Brower Christopher S, Rosen Connor E, Jones Richard H, Wadas Brandon C, Piatkov Konstantin I, Varshavsky Alexander
Division of Biology, California Institute of Technology, Pasadena, CA 91125.
Division of Biology, California Institute of Technology, Pasadena, CA 91125
Proc Natl Acad Sci U S A. 2014 Nov 18;111(46):E4936-45. doi: 10.1073/pnas.1419587111. Epub 2014 Nov 4.
The arginyltransferase Ate1 is a component of the N-end rule pathway, which recognizes proteins containing N-terminal degradation signals called N-degrons, polyubiquitylates these proteins, and thereby causes their degradation by the proteasome. At least six isoforms of mouse Ate1 are produced through alternative splicing of Ate1 pre-mRNA. We identified a previously uncharacterized mouse protein, termed Liat1 (ligand of Ate1), that interacts with Ate1 but does not appear to be its arginylation substrate. Liat1 has a higher affinity for the isoforms Ate1(1A7A) and Ate1(1B7A). Liat1 stimulated the in vitro N-terminal arginylation of a model substrate by Ate1. All examined vertebrate and some invertebrate genomes encode proteins sequelogous (similar in sequence) to mouse Liat1. Sequelogs of Liat1 share a highly conserved ∼30-residue region that is shown here to be required for the binding of Liat1 to Ate1. We also identified non-Ate1 proteins that interact with Liat1. In contrast to Liat1 genes of nonprimate mammals, Liat1 genes of primates are subtelomeric, a location that tends to confer evolutionary instability on a gene. Remarkably, Liat1 proteins of some primates, from macaques to humans, contain tandem repeats of a 10-residue sequence, whereas Liat1 proteins of other mammals contain a single copy of this motif. Quantities of these repeats are, in general, different in Liat1 of different primates. For example, there are 1, 4, 13, 13, 17, and 17 repeats in the gibbon, gorilla, orangutan, bonobo, neanderthal, and human Liat1, respectively, suggesting that repeat number changes in this previously uncharacterized protein may contribute to evolution of primates.

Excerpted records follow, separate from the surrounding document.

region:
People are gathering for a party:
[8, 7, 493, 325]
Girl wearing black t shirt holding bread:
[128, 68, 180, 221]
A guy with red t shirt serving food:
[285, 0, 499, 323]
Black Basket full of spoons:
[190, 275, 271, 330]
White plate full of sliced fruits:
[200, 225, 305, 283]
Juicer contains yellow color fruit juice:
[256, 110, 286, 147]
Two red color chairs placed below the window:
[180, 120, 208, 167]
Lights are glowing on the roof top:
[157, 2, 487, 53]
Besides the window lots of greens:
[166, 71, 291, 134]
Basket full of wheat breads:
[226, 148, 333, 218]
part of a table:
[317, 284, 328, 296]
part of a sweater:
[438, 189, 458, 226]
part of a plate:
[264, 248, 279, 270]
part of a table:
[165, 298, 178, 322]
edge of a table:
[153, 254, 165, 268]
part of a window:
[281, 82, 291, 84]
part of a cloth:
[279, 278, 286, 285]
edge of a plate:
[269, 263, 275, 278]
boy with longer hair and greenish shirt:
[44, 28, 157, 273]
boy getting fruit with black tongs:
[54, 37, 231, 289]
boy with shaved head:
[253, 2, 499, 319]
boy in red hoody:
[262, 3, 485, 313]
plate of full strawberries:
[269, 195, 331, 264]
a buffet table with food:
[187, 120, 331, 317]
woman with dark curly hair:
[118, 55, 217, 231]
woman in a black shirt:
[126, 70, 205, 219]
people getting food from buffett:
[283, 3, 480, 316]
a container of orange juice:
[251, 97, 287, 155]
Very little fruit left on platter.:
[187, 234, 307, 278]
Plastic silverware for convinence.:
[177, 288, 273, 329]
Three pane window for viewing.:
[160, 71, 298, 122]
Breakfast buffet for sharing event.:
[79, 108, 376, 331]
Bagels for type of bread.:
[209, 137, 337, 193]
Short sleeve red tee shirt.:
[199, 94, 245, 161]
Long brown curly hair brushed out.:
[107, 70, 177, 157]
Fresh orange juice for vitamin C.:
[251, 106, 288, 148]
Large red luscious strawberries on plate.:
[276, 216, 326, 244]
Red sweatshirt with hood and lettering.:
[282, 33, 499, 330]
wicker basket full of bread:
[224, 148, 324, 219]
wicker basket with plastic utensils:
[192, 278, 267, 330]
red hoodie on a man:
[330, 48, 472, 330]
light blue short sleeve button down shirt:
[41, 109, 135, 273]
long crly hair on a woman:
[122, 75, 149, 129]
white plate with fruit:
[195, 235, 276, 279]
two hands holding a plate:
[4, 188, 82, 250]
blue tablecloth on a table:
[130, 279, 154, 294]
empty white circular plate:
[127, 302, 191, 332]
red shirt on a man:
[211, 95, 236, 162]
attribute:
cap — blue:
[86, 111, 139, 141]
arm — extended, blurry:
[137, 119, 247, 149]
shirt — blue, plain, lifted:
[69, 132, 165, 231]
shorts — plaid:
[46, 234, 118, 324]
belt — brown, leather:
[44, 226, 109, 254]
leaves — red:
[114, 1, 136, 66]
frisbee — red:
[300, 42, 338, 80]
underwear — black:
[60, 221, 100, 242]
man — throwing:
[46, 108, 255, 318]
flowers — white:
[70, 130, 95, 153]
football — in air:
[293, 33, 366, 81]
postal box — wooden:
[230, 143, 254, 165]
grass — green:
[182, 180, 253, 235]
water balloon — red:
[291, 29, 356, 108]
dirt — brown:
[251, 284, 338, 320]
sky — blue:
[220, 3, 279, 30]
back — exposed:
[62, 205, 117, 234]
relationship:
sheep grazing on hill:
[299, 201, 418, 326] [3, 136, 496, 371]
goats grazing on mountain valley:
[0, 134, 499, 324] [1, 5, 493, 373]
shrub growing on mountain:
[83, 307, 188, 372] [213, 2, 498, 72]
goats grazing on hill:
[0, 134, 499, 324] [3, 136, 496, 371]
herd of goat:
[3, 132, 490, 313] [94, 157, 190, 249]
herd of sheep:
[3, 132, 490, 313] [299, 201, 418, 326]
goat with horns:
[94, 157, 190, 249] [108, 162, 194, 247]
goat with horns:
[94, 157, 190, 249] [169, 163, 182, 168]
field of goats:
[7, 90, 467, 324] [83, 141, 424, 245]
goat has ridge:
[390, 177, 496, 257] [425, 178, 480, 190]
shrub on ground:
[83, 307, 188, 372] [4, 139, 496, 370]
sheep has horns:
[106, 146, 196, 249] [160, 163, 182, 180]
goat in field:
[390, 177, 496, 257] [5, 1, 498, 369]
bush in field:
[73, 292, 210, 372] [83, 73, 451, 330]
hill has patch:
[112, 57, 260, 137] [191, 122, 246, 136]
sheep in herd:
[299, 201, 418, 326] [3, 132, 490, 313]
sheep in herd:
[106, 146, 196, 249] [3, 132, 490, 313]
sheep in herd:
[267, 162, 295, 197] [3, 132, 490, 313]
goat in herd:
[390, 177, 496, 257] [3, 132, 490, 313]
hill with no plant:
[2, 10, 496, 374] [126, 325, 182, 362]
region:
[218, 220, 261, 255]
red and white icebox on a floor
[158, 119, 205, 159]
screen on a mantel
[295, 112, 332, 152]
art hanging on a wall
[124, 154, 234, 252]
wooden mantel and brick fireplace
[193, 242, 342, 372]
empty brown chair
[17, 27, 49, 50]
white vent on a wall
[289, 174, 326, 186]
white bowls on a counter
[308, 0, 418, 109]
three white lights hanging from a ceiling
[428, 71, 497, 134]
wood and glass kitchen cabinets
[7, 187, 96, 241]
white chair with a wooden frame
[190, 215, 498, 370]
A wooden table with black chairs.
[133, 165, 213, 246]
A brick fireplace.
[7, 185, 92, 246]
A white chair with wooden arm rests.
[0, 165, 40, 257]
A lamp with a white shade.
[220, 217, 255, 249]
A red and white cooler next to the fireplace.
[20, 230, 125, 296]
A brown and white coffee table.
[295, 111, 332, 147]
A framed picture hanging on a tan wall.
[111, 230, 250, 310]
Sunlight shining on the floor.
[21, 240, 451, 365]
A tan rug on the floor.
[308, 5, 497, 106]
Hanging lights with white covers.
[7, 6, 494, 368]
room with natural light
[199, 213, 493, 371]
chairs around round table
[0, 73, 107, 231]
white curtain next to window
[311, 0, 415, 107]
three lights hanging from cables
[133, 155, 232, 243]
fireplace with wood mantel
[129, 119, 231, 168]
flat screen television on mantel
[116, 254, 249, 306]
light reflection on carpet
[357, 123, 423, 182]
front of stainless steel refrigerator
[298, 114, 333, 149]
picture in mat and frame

精氨酰转移酶Ate1是N端规则途径的一个组成部分,该途径识别含有称为N-降解子的N端降解信号的蛋白质,将这些蛋白质多聚泛素化,从而导致它们被蛋白酶体降解。小鼠Ate1至少有六种同工型是通过Ate1前体mRNA的可变剪接产生的。我们鉴定出一种以前未被表征的小鼠蛋白质,称为Liat1(Ate1的配体),它与Ate1相互作用,但似乎不是其精氨酰化底物。Liat1对同工型Ate1(1A7A)和Ate1(1B7A)具有更高的亲和力。Liat1刺激了Ate1对模型底物的体外N端精氨酰化。所有检测的脊椎动物和一些无脊椎动物基因组都编码与小鼠Liat1序列相似的蛋白质(序列同源)。Liat1的序列同源物共享一个高度保守的约30个残基的区域,此处显示该区域是Liat1与Ate1结合所必需的。我们还鉴定出了与Liat1相互作用的非Ate1蛋白质。与非灵长类哺乳动物的Liat1基因不同,灵长类动物的Liat1基因位于亚端粒区域,该位置往往会使基因在进化上不稳定。值得注意的是,从猕猴到人类的一些灵长类动物的Liat1蛋白包含一个10个残基序列的串联重复,而其他哺乳动物的Liat1蛋白包含该基序的单拷贝。一般来说,不同灵长类动物的Liat1中这些重复的数量不同。例如,长臂猿、大猩猩、猩猩、倭黑猩猩、尼安德特人和人类的Liat1中分别有1、4、13、13、17和17个重复序列,这表明这种以前未被表征的蛋白质中的重复序列数量变化可能对灵长类动物的进化有贡献。